01/11/2012
A partire dal 2007 l’andamento che
ha caratterizzato i primi anni del nuovo
secolo inizia però a modificarsi. Se
la progressiva consapevolezza del ruolo
dell’Italia nel sistema migratorio internazionale
e la trasformazione da
Paese d’emigrazione a Paese d’immigrazione
sono elementi che fanno ormai
parte del sentire comune della
maggioranza degli italiani, al contempo,
però, riflettendo tendenze presenti
anche in molti altri Paesi europei, i
dati mostrano il “ritorno” di un’inquietudine
e l’aumento dei timori e
delle preoccupazioni suscitate dagli
stranieri tra gli italiani. Lo confermano
i dati sia nazionali, come quelli rilevati
dalla Fondazione Ismu, sia internazionali,
come quelli rilevati dai ricercatori
di Eurobarometro.
L’impressione – segnalata da più
parti – è che i processi a favore dell’integrazione
in Italia abbiano rallentato la loro dinamicità, laddove prende
corpo una certa “apprensione” per
l’impatto complessivo di un’immigrazione
cresciuta più rapidamente di
quanto non ci si aspettasse.
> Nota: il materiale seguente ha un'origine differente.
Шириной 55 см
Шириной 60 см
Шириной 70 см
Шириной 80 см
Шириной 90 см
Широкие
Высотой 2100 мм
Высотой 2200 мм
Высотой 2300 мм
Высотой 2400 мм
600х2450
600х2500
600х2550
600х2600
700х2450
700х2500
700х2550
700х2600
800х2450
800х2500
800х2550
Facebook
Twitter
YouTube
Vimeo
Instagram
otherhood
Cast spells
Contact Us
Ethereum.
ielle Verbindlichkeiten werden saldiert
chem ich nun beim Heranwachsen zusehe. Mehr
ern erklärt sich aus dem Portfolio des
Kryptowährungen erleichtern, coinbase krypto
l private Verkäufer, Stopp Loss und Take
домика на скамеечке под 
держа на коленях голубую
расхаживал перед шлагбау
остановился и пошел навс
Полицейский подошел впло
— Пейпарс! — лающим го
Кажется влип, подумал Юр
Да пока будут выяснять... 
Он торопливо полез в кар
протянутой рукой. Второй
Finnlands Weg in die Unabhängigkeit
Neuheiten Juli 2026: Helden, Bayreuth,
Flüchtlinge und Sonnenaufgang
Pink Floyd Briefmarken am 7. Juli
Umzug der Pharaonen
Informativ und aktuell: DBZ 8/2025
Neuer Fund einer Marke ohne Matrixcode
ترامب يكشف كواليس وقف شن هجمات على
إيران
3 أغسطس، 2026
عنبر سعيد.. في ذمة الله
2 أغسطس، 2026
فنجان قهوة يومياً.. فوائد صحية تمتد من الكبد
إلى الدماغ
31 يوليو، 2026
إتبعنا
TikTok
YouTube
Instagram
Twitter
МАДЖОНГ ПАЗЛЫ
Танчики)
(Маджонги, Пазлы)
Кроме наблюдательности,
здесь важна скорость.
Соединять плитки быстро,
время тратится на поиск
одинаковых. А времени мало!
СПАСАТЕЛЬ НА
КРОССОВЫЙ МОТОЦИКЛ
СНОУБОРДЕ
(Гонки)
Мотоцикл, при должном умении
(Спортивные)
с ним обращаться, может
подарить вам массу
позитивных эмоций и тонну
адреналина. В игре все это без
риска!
Ma se questo
è lo scenario di sfondo, le opinioni
espresse dagli intervistati mostrano
che esiste un complesso di atteggiamenti
assai articolati, a seconda dei diversi
ambiti che di volta in volta vengono
presi in considerazione.
Gli italiani, mostrando segnali di
apertura e di disponibilità nel riconoscere
il ruolo dell’immigrazione – è
infatti largamente condivisa non solo
l’idea che gli immigrati debbano godere
dei diritti politici attualmente riservati
ai cittadini, ma anche quella
che gli stranieri siano un fattore positivo
per lo sviluppo dell’economia –,
non sembrano prigionieri di rappresentazioni
astrattamente generiche
degli immigrati e aprioristicamente
“buone”, così come rifuggono da rappresentazioni
stereotipate in negativo,
come quelle che li dipingono alla
stregua di “barbari invasori”. Sembrano,
invece, in grado di elaborare giudizi
autonomi, su ambiti della vita sociale
diversi tra loro per contenuto e
per impatto sulla quotidianità.
Meno problematici sono gli ambiti
relativi al lavoro, alla partecipazione
politica, alle differenze culturali, mentre
più conflittuali – e quindi più ansiogene
– paiono le questioni legate alla
sicurezza e al welfare. Il tema
dell’immigrazione è stato riportato in
primo piano nel corso del 2009 in molte
occasioni, dalla questione del respingimento
dei barconi in Libia al decreto
sicurezza, sino al monito del presidente
della Repubblica sul rischio
del diffondersi di posizioni xenofobe
e intolleranti nel nostro Paese.
Riflettendo tendenze presenti anche
in altri Paesi europei, gli italiani
attestano la diffusione di quell’inquietudine
che era stata già rilevata a partire
dal 2007 e che sembra essersi ulteriormente
rafforzata con la comparsa
sulla scena mondiale della crisi economica,
che ha colpito numerosi Paesi
sul finire del 2008. Nel 2009, gli italiani
si mostrano assai reattivi al fenomeno
dell’immigrazione ed esprimono
posizioni più dure e intolleranti rispetto
a quelle manifestate anni prima.
Il 39% della popolazione, per
esempio, ritiene che l’immigrazione
vada fermata, contro il 24% che esprimeva
la stessa opinione nel 2002.
Le richieste, che emergono con forza
dalle indagini condotte in questo
periodo, reclamano il rispetto della legalità
da parte degli immigrati; la cessazione
di privilegi – veri o presunti –
attribuiti agli immigrati, in materia di
ammortizzatori sociali e di accesso a
scuole, asili, ospedali e servizi di pronto
soccorso; una maggiore presenza
della polizia dentro le città, per poter
più efficacemente garantire ordine e
sicurezza nei quartieri dove l’immigrazione
è presente numericamente in
modo più rilevante; maggior garanzia
di qualità didattica nelle scuole, stabilendo,
per esempio, un numero massimo
di alunni immigrati per classe; più
vigilanza sui luoghi di culto, e di ritrovo
in genere, soprattutto dei musulmani,
per prevenire il rischio di attentati.